[MATERIAL SUPPLIED]

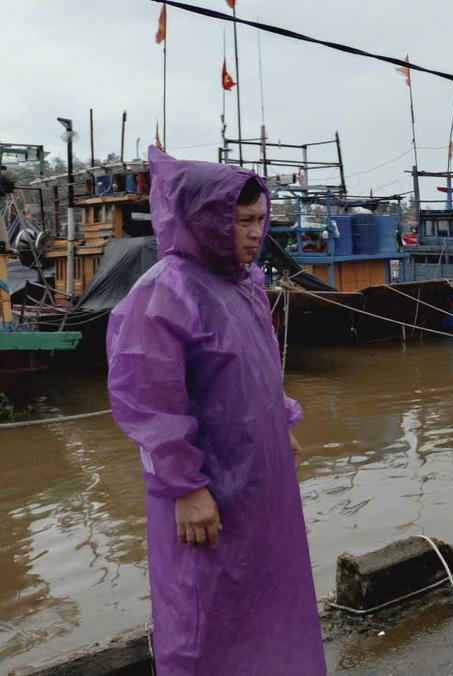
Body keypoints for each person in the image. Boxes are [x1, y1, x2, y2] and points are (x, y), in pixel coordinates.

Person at [106, 147, 325, 675]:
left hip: (258, 486)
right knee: (204, 615)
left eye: (259, 220)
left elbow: (258, 368)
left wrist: (282, 422)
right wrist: (185, 487)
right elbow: (149, 400)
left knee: (267, 599)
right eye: (241, 221)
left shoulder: (244, 283)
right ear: (207, 220)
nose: (254, 233)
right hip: (207, 492)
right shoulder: (164, 291)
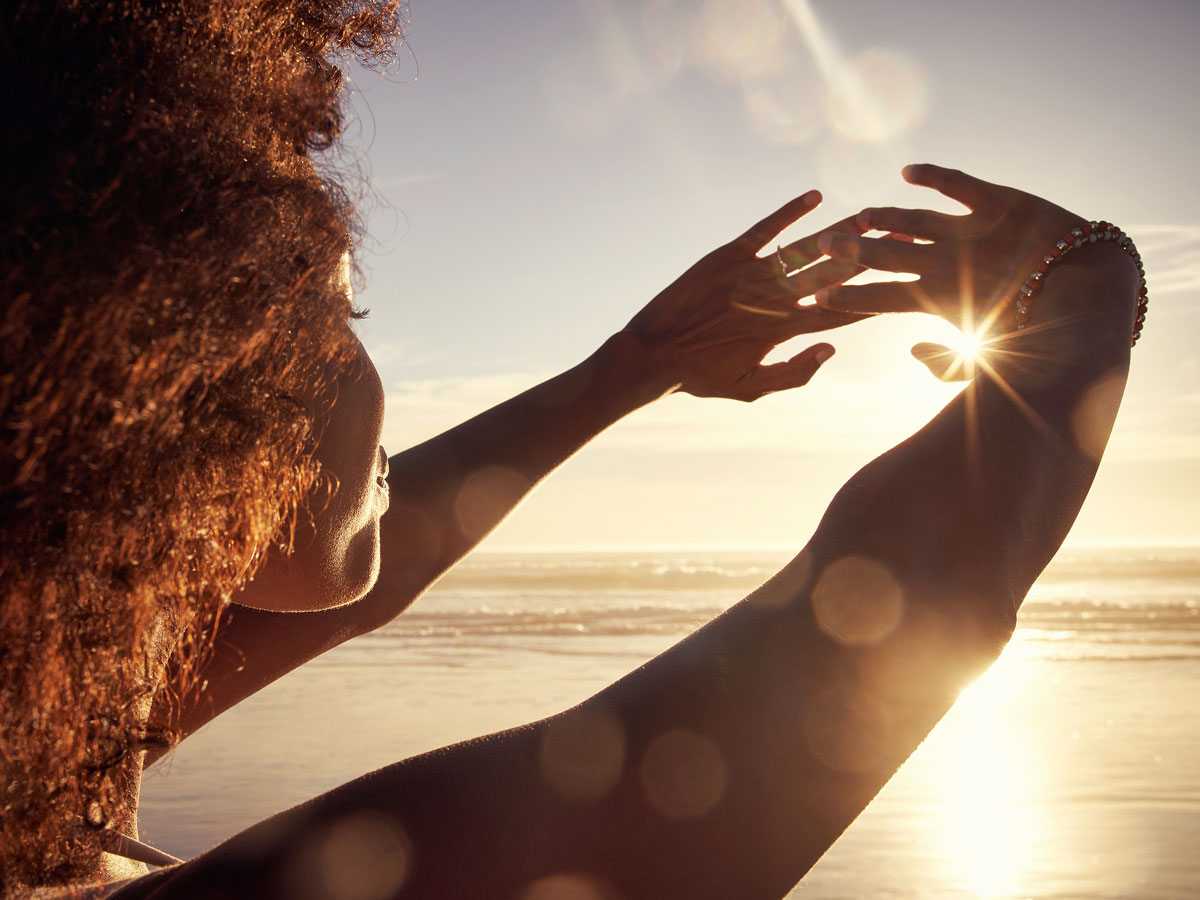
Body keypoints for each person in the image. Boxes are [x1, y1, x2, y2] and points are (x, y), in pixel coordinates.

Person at [1, 2, 1144, 898]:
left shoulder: (36, 774)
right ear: (170, 367)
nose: (374, 377)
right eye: (346, 316)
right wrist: (1090, 294)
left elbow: (357, 575)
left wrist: (633, 367)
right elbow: (912, 609)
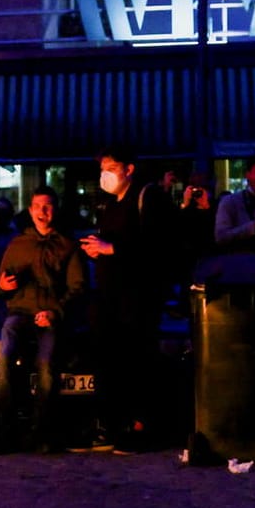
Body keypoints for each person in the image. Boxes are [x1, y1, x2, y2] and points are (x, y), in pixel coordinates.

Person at [77, 147, 170, 454]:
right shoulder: (110, 204)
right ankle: (110, 426)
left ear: (129, 168)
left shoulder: (148, 197)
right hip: (108, 299)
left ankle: (141, 427)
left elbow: (156, 246)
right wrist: (96, 249)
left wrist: (111, 249)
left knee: (138, 362)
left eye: (112, 167)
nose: (106, 173)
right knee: (110, 362)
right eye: (103, 167)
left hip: (136, 300)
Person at [0, 187, 86, 454]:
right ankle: (4, 433)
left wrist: (55, 312)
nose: (43, 212)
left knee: (47, 369)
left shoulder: (67, 246)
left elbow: (77, 288)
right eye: (37, 207)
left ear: (55, 209)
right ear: (30, 210)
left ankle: (42, 433)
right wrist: (3, 285)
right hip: (20, 313)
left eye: (48, 206)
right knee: (5, 360)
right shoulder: (18, 244)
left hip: (50, 316)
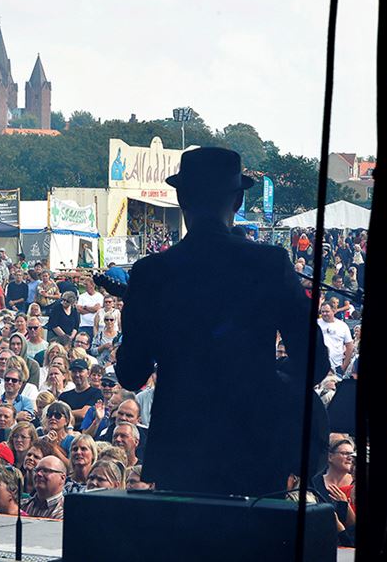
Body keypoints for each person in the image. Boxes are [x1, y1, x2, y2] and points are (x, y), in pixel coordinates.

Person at [117, 148, 328, 497]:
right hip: (254, 447)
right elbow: (315, 361)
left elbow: (131, 373)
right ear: (238, 199)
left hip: (180, 452)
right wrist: (269, 376)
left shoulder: (151, 273)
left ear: (181, 197)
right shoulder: (269, 264)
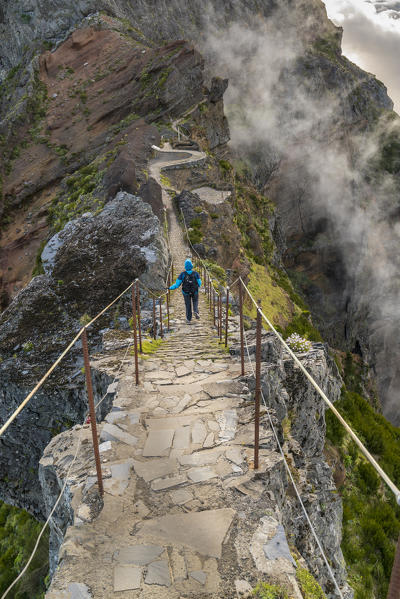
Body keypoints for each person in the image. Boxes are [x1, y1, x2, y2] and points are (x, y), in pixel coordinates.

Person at [169, 259, 202, 324]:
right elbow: (200, 283)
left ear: (185, 266)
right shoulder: (196, 274)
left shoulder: (182, 274)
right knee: (195, 301)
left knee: (188, 304)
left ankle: (188, 319)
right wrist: (197, 286)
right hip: (194, 291)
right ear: (191, 266)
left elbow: (177, 285)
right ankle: (195, 311)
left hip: (186, 292)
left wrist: (170, 288)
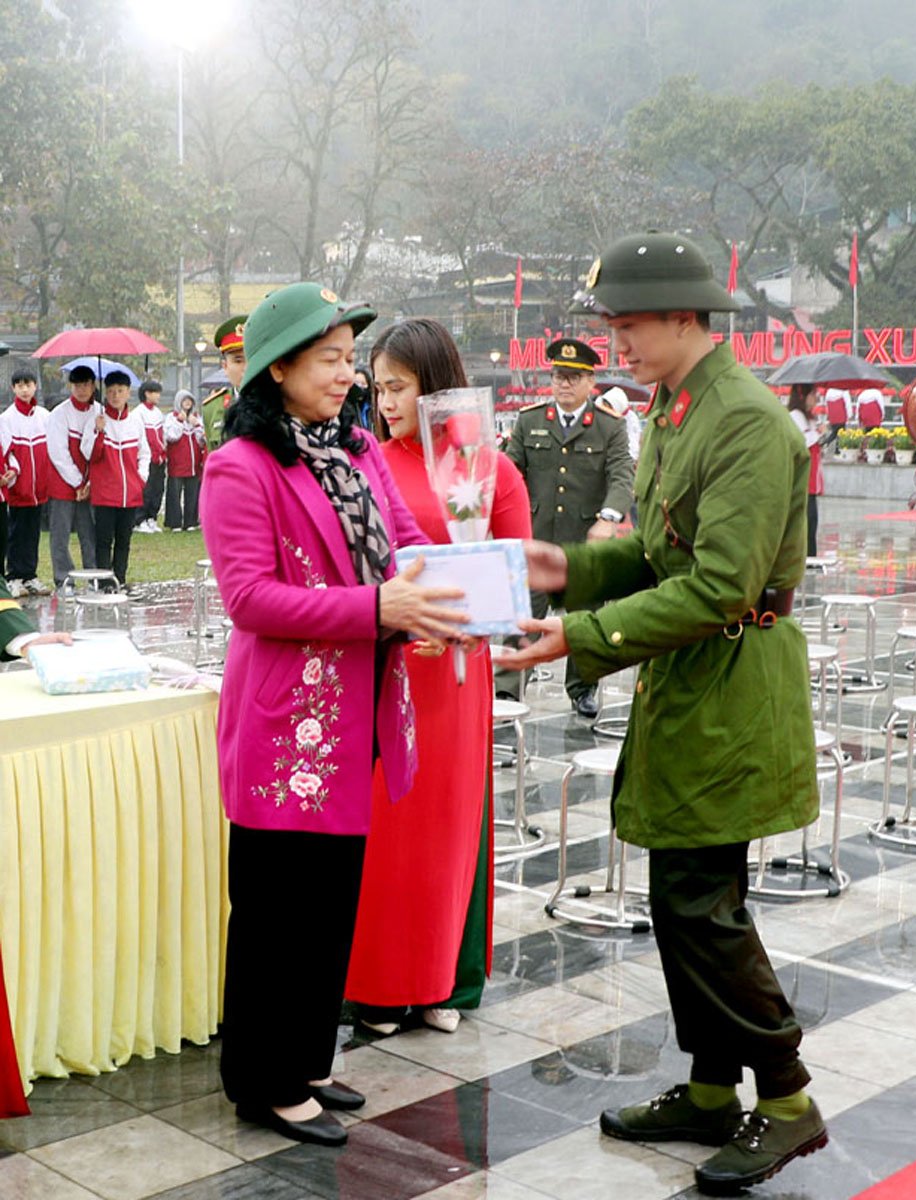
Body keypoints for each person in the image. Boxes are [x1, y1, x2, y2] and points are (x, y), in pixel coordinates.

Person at [507, 232, 825, 1196]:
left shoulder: (746, 422)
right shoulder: (678, 408)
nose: (617, 342)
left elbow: (723, 586)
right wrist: (564, 567)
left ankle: (785, 1100)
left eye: (629, 324)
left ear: (685, 317)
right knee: (679, 896)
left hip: (730, 685)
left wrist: (582, 634)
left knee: (703, 903)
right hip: (688, 685)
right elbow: (658, 555)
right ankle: (707, 1088)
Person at [200, 281, 467, 1150]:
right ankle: (264, 1081)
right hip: (288, 728)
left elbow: (404, 543)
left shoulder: (354, 453)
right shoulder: (239, 466)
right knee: (277, 909)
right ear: (277, 368)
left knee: (327, 904)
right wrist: (376, 611)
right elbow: (250, 598)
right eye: (331, 361)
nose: (349, 377)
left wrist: (443, 584)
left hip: (355, 716)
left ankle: (308, 1058)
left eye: (352, 360)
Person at [346, 317, 532, 1036]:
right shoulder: (365, 458)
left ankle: (441, 982)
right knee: (388, 826)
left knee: (448, 827)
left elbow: (518, 567)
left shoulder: (486, 466)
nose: (385, 400)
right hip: (390, 664)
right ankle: (377, 984)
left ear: (435, 382)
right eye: (378, 386)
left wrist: (475, 619)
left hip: (455, 671)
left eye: (398, 385)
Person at [504, 337, 634, 717]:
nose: (564, 384)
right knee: (523, 613)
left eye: (574, 378)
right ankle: (509, 689)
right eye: (559, 376)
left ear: (590, 383)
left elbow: (622, 475)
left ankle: (582, 688)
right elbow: (511, 471)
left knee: (584, 618)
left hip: (584, 540)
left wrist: (609, 518)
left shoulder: (608, 427)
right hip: (538, 535)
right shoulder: (530, 421)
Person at [84, 370, 149, 591]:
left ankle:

[/MATERIAL SUPPLIED]

WHAT YOU WILL DO:
From the first line to the last, retype the data exactly, but omit every image.

ANSWER BOX:
Body keypoints for each person in the image. Boxes are [x1, y1, x2, y2] and points are (x, y), in pixel coordinates.

Person at [106, 147, 325, 675]:
left hip: (258, 486)
right knee: (204, 615)
left eye: (259, 220)
left elbow: (258, 368)
left wrist: (282, 422)
right wrist: (185, 487)
right elbow: (149, 400)
left knee: (267, 599)
right eye: (241, 221)
left shoulder: (244, 283)
right ear: (207, 220)
nose: (254, 233)
right hip: (207, 492)
right shoulder: (164, 291)
Body keypoints for each person in the image. Boxes are [x1, y1, x2, y2] and points are (x, y), in pixel coordinates.

Person at [1, 2, 1144, 898]:
left shoulder: (36, 774)
right ear: (170, 367)
nose: (374, 377)
right eye: (346, 316)
right wrist: (1090, 294)
left elbow: (357, 575)
left wrist: (633, 367)
right elbow: (912, 609)
Body keypoints for each person in the image. Boxes are [x1, y1, x2, y2] and points are (x, y), in pixel coordinates.

Person at [77, 147, 170, 454]:
right shoulder: (110, 204)
right ankle: (110, 426)
left ear: (129, 168)
left shoulder: (148, 197)
right hip: (108, 299)
left ankle: (141, 427)
left elbow: (156, 246)
right wrist: (96, 249)
left wrist: (111, 249)
left knee: (138, 362)
left eye: (112, 167)
nose: (106, 173)
right knee: (110, 362)
right eye: (103, 167)
left hip: (136, 300)
Person at [0, 187, 86, 454]:
right ankle: (4, 433)
left wrist: (55, 312)
nose: (43, 212)
left knee: (47, 369)
left shoulder: (67, 246)
left elbow: (77, 288)
right eye: (37, 207)
left ear: (55, 209)
right ear: (30, 210)
left ankle: (42, 433)
right wrist: (3, 285)
right hip: (20, 313)
left eye: (48, 206)
right knee: (5, 360)
right shoulder: (18, 244)
left hip: (50, 316)
Body keypoints for each person in the image. Boxes are [x1, y1, x2, y2] and points are (x, y), in pixel coordinates.

Person at [117, 148, 328, 497]:
right hip: (254, 447)
right elbow: (315, 361)
left elbow: (131, 373)
right ear: (238, 199)
left hip: (180, 452)
right wrist: (269, 376)
left shoulder: (151, 273)
left ear: (181, 197)
right shoulder: (269, 264)
Body keypoints for each person in the image. Boxes are [x1, y1, x2, y2] and points are (x, y), in pixel coordinates.

Person at [169, 259, 202, 324]:
right elbow: (200, 283)
left ear: (185, 266)
right shoulder: (196, 274)
left shoulder: (182, 274)
right knee: (195, 301)
left knee: (188, 304)
left ankle: (188, 319)
right wrist: (197, 286)
right hip: (194, 291)
right ear: (191, 266)
left elbow: (177, 285)
right ankle: (195, 311)
left hip: (186, 292)
left wrist: (170, 288)
Body keypoints for each person in the image. Boxes are [x1, y1, x2, y2] and points are (x, y), in pixel coordinates.

Person at [507, 232, 825, 1196]:
left shoulder: (746, 422)
right shoulder: (678, 408)
nose: (617, 342)
left elbow: (723, 586)
right wrist: (564, 567)
left ankle: (785, 1100)
left eye: (629, 324)
left ear: (685, 317)
right knee: (679, 896)
left hip: (730, 685)
left wrist: (582, 634)
left knee: (703, 903)
right hip: (688, 685)
right elbow: (658, 555)
right ankle: (707, 1088)
Person at [200, 281, 467, 1150]:
right ankle: (264, 1081)
right hip: (288, 728)
left elbow: (404, 543)
left shoulder: (354, 453)
right shoulder: (239, 466)
right knee: (277, 909)
right ear: (277, 368)
left knee: (327, 904)
right wrist: (376, 611)
right elbow: (250, 598)
right eye: (331, 361)
nose: (349, 377)
left wrist: (443, 584)
left hip: (355, 716)
left ankle: (308, 1058)
left eye: (352, 360)
Person at [346, 317, 532, 1036]:
right shoulder: (365, 458)
left ankle: (441, 982)
right knee: (388, 826)
left knee: (448, 827)
left elbow: (518, 567)
left shoulder: (486, 466)
nose: (385, 400)
right hip: (390, 664)
right ankle: (377, 984)
left ear: (435, 382)
right eye: (378, 386)
left wrist: (475, 619)
left hip: (455, 671)
left eye: (398, 385)
Person at [504, 337, 634, 717]:
nose: (564, 384)
right knee: (523, 613)
left eye: (574, 378)
right ankle: (509, 689)
right eye: (559, 376)
left ear: (590, 383)
left elbow: (622, 475)
left ankle: (582, 688)
right elbow: (511, 471)
left knee: (584, 618)
left hip: (584, 540)
left wrist: (609, 518)
left shoulder: (608, 427)
right hip: (538, 535)
right shoulder: (530, 421)
Person at [84, 370, 149, 591]:
left ankle:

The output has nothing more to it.